Problem to solve: From the line with "Here, each photo" through the final line below, restate each line word for word and return nothing else.

[[ Data shown open ]]

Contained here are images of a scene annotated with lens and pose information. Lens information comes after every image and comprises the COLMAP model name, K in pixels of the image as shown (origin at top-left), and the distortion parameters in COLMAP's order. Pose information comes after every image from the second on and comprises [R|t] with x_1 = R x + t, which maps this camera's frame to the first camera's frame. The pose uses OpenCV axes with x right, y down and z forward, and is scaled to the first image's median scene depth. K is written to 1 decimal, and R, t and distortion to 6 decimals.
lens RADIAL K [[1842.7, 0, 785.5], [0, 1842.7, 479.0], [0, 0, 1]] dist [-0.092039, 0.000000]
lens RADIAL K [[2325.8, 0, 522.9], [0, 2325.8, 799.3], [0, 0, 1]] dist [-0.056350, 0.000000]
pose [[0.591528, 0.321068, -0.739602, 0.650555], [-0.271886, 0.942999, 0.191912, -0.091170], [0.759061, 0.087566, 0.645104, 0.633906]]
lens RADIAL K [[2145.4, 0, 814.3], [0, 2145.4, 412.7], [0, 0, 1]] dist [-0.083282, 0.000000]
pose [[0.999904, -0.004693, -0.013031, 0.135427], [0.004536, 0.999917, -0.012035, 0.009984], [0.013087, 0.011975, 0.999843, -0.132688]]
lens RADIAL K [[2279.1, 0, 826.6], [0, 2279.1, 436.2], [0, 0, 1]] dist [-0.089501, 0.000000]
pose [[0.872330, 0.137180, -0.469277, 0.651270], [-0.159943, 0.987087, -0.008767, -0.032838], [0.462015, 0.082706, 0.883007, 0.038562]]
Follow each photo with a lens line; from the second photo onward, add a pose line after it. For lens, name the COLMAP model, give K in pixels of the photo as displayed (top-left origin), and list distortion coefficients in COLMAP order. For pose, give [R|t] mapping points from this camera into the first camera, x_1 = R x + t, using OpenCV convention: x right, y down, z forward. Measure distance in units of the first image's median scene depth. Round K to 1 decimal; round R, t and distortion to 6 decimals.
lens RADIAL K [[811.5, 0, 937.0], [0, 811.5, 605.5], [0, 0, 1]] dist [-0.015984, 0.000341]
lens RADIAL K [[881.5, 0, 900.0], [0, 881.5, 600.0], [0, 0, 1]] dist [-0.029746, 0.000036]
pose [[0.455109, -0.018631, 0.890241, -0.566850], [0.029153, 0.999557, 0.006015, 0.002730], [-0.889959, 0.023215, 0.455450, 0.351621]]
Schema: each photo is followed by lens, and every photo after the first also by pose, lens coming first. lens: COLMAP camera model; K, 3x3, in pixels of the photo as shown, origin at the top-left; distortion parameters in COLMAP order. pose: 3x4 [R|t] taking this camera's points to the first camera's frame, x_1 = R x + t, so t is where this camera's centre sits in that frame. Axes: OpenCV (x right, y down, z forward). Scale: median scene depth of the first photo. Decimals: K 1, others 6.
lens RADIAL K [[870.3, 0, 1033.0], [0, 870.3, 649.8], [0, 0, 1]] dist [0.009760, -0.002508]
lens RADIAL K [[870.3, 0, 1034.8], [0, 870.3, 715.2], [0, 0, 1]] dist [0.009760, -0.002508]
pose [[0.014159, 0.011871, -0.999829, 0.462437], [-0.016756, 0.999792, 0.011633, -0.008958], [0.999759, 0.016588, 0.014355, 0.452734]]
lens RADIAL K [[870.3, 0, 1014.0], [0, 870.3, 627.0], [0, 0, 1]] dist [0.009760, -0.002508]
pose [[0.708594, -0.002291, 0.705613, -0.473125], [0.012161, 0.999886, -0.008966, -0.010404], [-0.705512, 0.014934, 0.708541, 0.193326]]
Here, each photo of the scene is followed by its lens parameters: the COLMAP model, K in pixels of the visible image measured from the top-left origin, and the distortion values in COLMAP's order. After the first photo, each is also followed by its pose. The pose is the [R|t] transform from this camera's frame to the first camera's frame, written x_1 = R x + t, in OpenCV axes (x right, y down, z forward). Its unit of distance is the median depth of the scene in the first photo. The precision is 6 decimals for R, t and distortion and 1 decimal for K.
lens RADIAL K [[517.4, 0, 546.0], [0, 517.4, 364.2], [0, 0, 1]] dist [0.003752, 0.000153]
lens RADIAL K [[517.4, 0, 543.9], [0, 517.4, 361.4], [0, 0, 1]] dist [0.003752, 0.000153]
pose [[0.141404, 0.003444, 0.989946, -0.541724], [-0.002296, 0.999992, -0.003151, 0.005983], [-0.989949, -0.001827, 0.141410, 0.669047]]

[[ Data shown closed ]]

Result of this exercise:
Here, each photo of the scene is followed by its lens parameters: the COLMAP model, K in pixels of the visible image measured from the top-left origin, and the distortion values in COLMAP's order. After the first photo, each is also followed by its pose. The pose is the [R|t] transform from this camera's frame to the first camera's frame, written x_1 = R x + t, in OpenCV axes (x right, y down, z forward). Its unit of distance is the median depth of the scene in the first photo. The precision is 6 decimals for R, t and distortion and 1 decimal for K.
lens RADIAL K [[517.4, 0, 546.0], [0, 517.4, 364.2], [0, 0, 1]] dist [0.003752, 0.000153]
lens RADIAL K [[517.4, 0, 543.9], [0, 517.4, 361.4], [0, 0, 1]] dist [0.003752, 0.000153]
pose [[0.141404, 0.003444, 0.989946, -0.541724], [-0.002296, 0.999992, -0.003151, 0.005983], [-0.989949, -0.001827, 0.141410, 0.669047]]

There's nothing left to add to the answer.